The Zimbabwe Electoral Commission (ZEC) has imposed hefty nomination fees to be paid by those seeking to contest the 2023 polls, with presidential candidates called to part with US$20 000 each to have their names printed on the next election’s ballot paper.

The shock fees are according to Statutory Instrument 144/2022 gazetted by government Friday.

Presidential candidates have to pay US$20,000 up from US$1,000 paid in 2018, to qualify to stand in 2023 while those seeking to contest for parliamentary seats will each part with US$1,000, up from US$50 paid before.

To pass the nomination process, US$100 has been pegged for those seeking to take part in next senatorial and council elections.

“The Electoral (Nomination of Candidates) Regulations, 2014, published in Statutory Instrument of 2014, is amended in section 3 in;
“(a) subsection (1)(a) by the deletion of ‘a sum of one thousand United States dollars payable in cash or by bank certified cheque’ and the substitution of ‘a sum of twenty thousand United States dollars payable in cash or payable in Zimbabwean local currency at the official market rate’” read the SI in respect of nomination for presidential candidates.

The prerequisite nomination process is the qualification threshold for prospective candidates in the country’s multi-tier elections run under ZEC.

With a Zimbabwe parliament operating on 210 contestable seats, this means a single party seeking to field candidates in all constituencies will part with US$210,000 just for that process alone.

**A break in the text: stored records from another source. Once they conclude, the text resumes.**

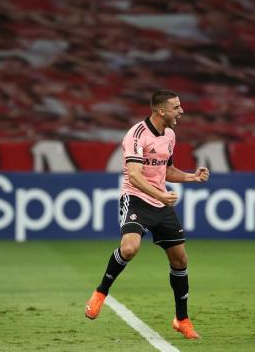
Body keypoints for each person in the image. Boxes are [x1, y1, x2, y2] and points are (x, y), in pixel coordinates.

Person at [84, 89, 210, 339]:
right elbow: (134, 175)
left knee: (180, 260)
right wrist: (162, 196)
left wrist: (191, 176)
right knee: (130, 248)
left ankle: (181, 319)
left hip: (160, 202)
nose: (181, 111)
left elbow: (167, 171)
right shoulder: (136, 135)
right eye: (176, 107)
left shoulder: (170, 135)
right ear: (161, 110)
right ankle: (101, 292)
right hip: (136, 199)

The fixing of astronomical nomination fees means there is a higher likelihood there would be less candidates on the presidential election ballot paper than before.

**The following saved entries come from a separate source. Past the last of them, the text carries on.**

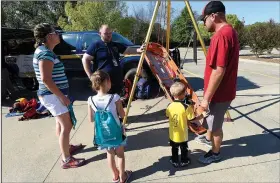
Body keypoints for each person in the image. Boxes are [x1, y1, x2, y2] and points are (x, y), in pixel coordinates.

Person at [33, 23, 85, 169]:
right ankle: (67, 159)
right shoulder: (45, 53)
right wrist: (62, 97)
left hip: (52, 95)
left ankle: (66, 147)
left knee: (59, 123)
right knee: (66, 125)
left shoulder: (45, 51)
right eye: (55, 32)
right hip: (53, 96)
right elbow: (46, 79)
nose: (58, 35)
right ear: (49, 36)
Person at [195, 1, 240, 164]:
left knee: (215, 127)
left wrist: (206, 99)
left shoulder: (221, 35)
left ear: (213, 16)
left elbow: (218, 70)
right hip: (223, 91)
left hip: (219, 93)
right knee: (212, 121)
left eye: (204, 19)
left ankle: (215, 153)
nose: (203, 23)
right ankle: (209, 141)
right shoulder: (230, 31)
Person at [87, 70, 132, 183]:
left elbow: (91, 119)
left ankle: (115, 176)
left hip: (102, 132)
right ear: (107, 82)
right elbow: (122, 114)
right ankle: (123, 176)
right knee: (120, 154)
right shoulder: (114, 97)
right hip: (116, 130)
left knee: (109, 153)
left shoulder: (90, 100)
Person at [82, 24, 145, 95]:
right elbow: (85, 59)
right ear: (100, 34)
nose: (109, 35)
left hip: (117, 81)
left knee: (117, 101)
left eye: (110, 33)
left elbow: (127, 50)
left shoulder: (115, 45)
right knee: (106, 102)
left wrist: (139, 50)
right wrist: (90, 76)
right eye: (106, 33)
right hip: (103, 82)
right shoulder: (95, 45)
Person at [166, 82, 207, 168]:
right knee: (184, 148)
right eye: (185, 92)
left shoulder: (169, 106)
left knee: (174, 148)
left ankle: (175, 161)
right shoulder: (186, 107)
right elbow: (191, 119)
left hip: (173, 133)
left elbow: (167, 116)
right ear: (183, 94)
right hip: (182, 134)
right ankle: (184, 161)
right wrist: (201, 116)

The 2018 election was contested by 23 presidential candidates.

The new fees to be paid are over and above the huge bill prospective candidates often have to manage while campaigning for election.

There are concerns that parties that do not receive any funding under government’s Political Parties Finance Act could find it tough to sponsor candidates for the election.

NCA president and one of the losing candidates in the 2018 presidential elections Lovemore Madhuku said the charges were too high and urged authorities to reduce them.

“Excessive, undemocratic and unconstitutional. ZEC fails to appreciate that a “free and fair” election starts from that being a candidate must not be unaffordable to an ordinary politician. The amounts MUST be substantially reduced. US$500K for a party to field ALL candidates?” Madhuku said via his social media handles.